-------- The input --------
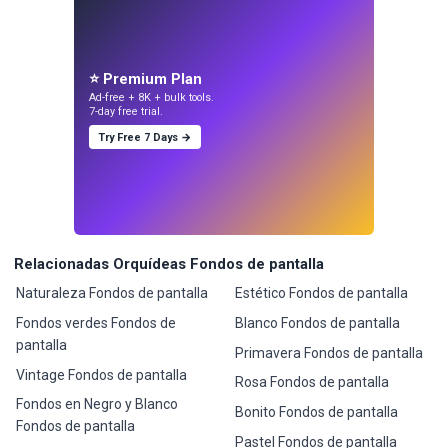
⭐ Premium Plan
Ad-free + 8K + bulk tools.
7-day free trial.
Try Free 7 Days →
Relacionadas Orquídeas Fondos de pantalla
Naturaleza Fondos de pantalla
Estético Fondos de pantalla
Fondos verdes Fondos de
Blanco Fondos de pantalla
pantalla
Primavera Fondos de pantalla
Vintage Fondos de pantalla
Rosa Fondos de pantalla
Fondos en Negro y Blanco
Bonito Fondos de pantalla
Fondos de pantalla
Pastel Fondos de pantalla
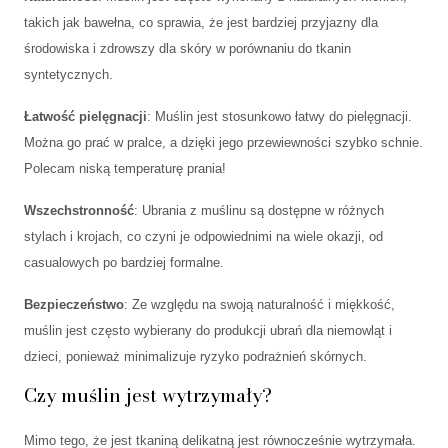
takich jak bawełna, co sprawia, że jest bardziej przyjazny dla
środowiska i zdrowszy dla skóry w porównaniu do tkanin
syntetycznych.
Łatwość pielęgnacji
: Muślin jest stosunkowo łatwy do pielęgnacji.
Można go prać w pralce, a dzięki jego przewiewności szybko schnie.
Polecam niską temperaturę prania!
Wszechstronność
: Ubrania z muślinu są dostępne w różnych
stylach i krojach, co czyni je odpowiednimi na wiele okazji, od
casualowych po bardziej formalne.
Bezpieczeństwo
: Ze względu na swoją naturalność i miękkość,
muślin jest często wybierany do produkcji ubrań dla niemowląt i
dzieci, ponieważ minimalizuje ryzyko podrażnień skórnych.
Czy muślin jest wytrzymały?
Mimo tego, że jest tkaniną delikatną jest równocześnie wytrzymała.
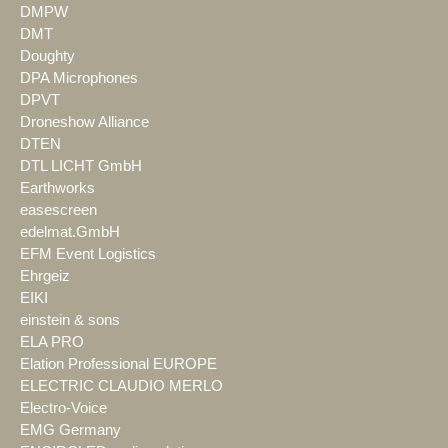
DMPW
DMT
Doughty
DPA Microphones
DPVT
Droneshow Alliance
DTEN
DTL LICHT GmbH
Earthworks
easescreen
edelmat.GmbH
EFM Event Logistics
Ehrgeiz
EIKI
einstein & sons
ELA PRO
Elation Professional EUROPE
ELECTRIC CLAUDIO MERLO
Electro-Voice
EMG Germany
--------
Full transcription without images: please go through the records and repeat them exactly.

Exercise response:
⭐ Premium Plan
Ad-free + 8K + bulk tools.
7-day free trial.
Try Free 7 Days →
Relacionadas Orquídeas Fondos de pantalla
Naturaleza Fondos de pantalla
Estético Fondos de pantalla
Fondos verdes Fondos de
Blanco Fondos de pantalla
pantalla
Primavera Fondos de pantalla
Vintage Fondos de pantalla
Rosa Fondos de pantalla
Fondos en Negro y Blanco
Bonito Fondos de pantalla
Fondos de pantalla
Pastel Fondos de pantalla
takich jak bawełna, co sprawia, że jest bardziej przyjazny dla
środowiska i zdrowszy dla skóry w porównaniu do tkanin
syntetycznych.
Łatwość pielęgnacji
: Muślin jest stosunkowo łatwy do pielęgnacji.
Można go prać w pralce, a dzięki jego przewiewności szybko schnie.
Polecam niską temperaturę prania!
Wszechstronność
: Ubrania z muślinu są dostępne w różnych
stylach i krojach, co czyni je odpowiednimi na wiele okazji, od
casualowych po bardziej formalne.
Bezpieczeństwo
: Ze względu na swoją naturalność i miękkość,
muślin jest często wybierany do produkcji ubrań dla niemowląt i
dzieci, ponieważ minimalizuje ryzyko podrażnień skórnych.
Czy muślin jest wytrzymały?
Mimo tego, że jest tkaniną delikatną jest równocześnie wytrzymała.
DMPW
DMT
Doughty
DPA Microphones
DPVT
Droneshow Alliance
DTEN
DTL LICHT GmbH
Earthworks
easescreen
edelmat.GmbH
EFM Event Logistics
Ehrgeiz
EIKI
einstein & sons
ELA PRO
Elation Professional EUROPE
ELECTRIC CLAUDIO MERLO
Electro-Voice
EMG Germany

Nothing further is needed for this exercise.